Digital music is extending physical (analogue) and musical (remix, sampled) boundaries, across places (geographically) and spaces (public and private).  Sterne (2006) bemoans that in academic literature the study of sound gets ignored: within academic circles, most of the attention in the context of digitality is focusing on imagery. YouTube manages to treat uploads as ‘entities’, without apparent discrimination, in as far that images and sounds receive the same interface: at times,  fans upload moving images on other occasions, uploads will be sound files, accompanied by a single image. Sterne (2006,p.19) reflects on the making of the movie 'The Matrix' which first saw the special technique of ‘image sampling’: images are shot from real life situations, digitised into a computer, and scenes are then recreated virtually. YouTube can be seen as performing the same function: live music footage (analogue and digital) gets uploaded, and re-appropiated into computer-generated environments. As Sterne suggests, virtuality has become multi-sensory. I would like to suggest that YouTube can be a digital video sampling tool, shot from different angles, many phone cameras taking images of the same live performance, a visual treat, although not every footage is necessarily of the same quality but that the music fan may ignore.

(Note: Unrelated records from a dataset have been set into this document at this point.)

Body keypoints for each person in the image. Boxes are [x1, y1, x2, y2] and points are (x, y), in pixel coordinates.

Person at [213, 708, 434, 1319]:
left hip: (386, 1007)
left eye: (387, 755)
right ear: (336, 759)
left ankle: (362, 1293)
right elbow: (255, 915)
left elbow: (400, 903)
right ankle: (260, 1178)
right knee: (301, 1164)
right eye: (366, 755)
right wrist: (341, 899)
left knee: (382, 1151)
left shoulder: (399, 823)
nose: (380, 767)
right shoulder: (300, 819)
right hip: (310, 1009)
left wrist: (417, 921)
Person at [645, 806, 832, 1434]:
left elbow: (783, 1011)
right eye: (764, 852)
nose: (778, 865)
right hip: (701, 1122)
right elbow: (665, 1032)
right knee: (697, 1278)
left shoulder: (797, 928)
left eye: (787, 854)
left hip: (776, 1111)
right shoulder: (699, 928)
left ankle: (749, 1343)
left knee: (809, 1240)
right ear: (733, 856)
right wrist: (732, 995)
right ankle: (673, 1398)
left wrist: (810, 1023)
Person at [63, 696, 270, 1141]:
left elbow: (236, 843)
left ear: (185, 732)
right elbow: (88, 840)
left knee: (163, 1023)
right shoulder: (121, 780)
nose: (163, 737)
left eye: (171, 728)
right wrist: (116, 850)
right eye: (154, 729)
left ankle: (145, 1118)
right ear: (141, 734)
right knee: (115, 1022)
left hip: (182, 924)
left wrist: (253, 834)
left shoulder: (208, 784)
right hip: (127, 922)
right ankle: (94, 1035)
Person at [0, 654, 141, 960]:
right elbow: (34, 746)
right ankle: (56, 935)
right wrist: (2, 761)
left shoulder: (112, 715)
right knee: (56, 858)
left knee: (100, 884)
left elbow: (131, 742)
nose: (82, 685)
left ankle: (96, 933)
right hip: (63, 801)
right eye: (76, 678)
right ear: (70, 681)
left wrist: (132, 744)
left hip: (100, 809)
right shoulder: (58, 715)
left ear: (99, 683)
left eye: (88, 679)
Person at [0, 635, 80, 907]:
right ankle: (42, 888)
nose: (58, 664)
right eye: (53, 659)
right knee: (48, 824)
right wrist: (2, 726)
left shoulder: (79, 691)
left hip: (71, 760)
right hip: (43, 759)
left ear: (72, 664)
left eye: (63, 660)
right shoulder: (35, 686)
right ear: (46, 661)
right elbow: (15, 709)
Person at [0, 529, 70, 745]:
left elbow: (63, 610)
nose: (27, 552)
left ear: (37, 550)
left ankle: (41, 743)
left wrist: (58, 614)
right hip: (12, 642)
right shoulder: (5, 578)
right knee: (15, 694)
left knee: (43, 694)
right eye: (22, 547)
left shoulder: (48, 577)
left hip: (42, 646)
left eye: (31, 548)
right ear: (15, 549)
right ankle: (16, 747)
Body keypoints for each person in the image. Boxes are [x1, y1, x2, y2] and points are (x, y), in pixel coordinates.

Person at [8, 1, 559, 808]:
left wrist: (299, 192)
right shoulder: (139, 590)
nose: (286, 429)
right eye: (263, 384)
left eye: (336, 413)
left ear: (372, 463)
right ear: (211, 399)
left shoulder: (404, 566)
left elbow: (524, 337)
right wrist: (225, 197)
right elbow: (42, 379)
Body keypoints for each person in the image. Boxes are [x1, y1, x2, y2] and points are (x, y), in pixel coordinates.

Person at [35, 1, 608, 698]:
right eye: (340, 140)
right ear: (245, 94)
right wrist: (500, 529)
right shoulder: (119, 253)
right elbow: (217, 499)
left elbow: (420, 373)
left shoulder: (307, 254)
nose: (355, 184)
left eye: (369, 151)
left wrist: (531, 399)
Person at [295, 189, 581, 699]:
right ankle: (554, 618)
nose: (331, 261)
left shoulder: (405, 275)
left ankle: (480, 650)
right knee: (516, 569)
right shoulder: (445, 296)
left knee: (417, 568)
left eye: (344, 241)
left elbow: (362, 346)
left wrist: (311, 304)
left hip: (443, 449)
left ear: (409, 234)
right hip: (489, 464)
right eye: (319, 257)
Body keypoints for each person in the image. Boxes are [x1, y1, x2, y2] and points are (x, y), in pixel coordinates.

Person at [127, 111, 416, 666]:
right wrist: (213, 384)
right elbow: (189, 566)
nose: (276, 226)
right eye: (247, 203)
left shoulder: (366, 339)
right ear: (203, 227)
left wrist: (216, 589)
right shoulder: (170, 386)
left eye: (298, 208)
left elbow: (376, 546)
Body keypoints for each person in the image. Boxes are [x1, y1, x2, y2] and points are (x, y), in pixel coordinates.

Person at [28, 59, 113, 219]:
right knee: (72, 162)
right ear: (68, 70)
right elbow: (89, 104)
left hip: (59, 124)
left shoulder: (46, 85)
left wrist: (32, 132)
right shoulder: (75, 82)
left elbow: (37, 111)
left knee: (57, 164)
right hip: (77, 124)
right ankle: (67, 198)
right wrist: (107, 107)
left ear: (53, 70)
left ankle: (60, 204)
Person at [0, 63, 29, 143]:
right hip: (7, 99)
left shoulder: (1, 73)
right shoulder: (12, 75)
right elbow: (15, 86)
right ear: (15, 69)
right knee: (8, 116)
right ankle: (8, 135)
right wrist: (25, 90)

Grusin (2009, p. 61) defines YouTube’s ‘remediality’ through 'the immedicay of its extensive, seemingly global monitoring and through the hypermediacy of its multiple network of YouTube users, bloggers, news media and social networkers and so forth'.
These concepts of 'remediality', 'immediacy' and 'hypermediacy' which Grusin, and his co-author Jay David Bolter,  put forward are complex (see this blog for an explanatory note), and in essence relate to how users (including music fans) interact with online environments, the interfaces on offer (the screen-to-face) and the manipulation of any gadgets involved. This 'triangle of assemblage' allows for a temporary suspension of real life condition, and activates a simulation, a superimposition of proximity to the musical artifact: a live performance, an old video, an interview, a remix of a track.

However, as Grusin (2009, p. 66) points out, moving on from Jenkins’s suggestion of media convergence, the seamlessly interconnected network of data, media, forms and things does not stop with re-purposing of any kind of media into its digital equivalent. Today we have a proliferation of many different media forms for interacting with the network, different appliances such as phones, consoles, PCs, laptops, pads etc which all carry an increased proliferation of interconnected media interfaces (not only YouTube but the variety of social media platforms such as Facebook, Twitter etc. ) and ‘leaving as many traces  of yourself on as many media becomes a culturally desirable goal’. Creating these active feedback loops through liking, re-posting, commenting thus contributes to the perpetuation of the music fan’s pleasurable experience.  Where we used to have a convergence of mass media, we now see a 'divergence of audience and message, temporarily and territorially fostering multiple points of view, a network 'long tail' embedded in thousands of  channels. (p. 66) YouTube is thus convergence and divergence simultaneously, a temporal perspective. As Burgess and Green (2009) suggest, 'YouTube reinforces not representation of reality, but technologies of representation.' (p. 41) 

Interestingly, Tredennick’s(2008) second feature of digital culture, following on from the participatory functionality, relates to the digital culture’s impact on the ‘narrative’. For the YouTube music fan, we have the ultimate act of separation, where narratives are dislocated. Uploading a video and providing comments (when ‘signed up’ in the YouTube community) offers access to the YouTube ‘glocality’ (Martin Hand, 2008, p. 23) Yet, re-appropriating the same video upload onto another blog (including this one) a website or Facebook and Twitter, disrupts the comment feed, with a narrative dis-located, in between online spaces, deterritorialised from its initial territorialisation.
This assembling and re-assembling of images, connected and disconnected within their narratives, allows for a continuous interpretation, a narrative never complete and at times lost.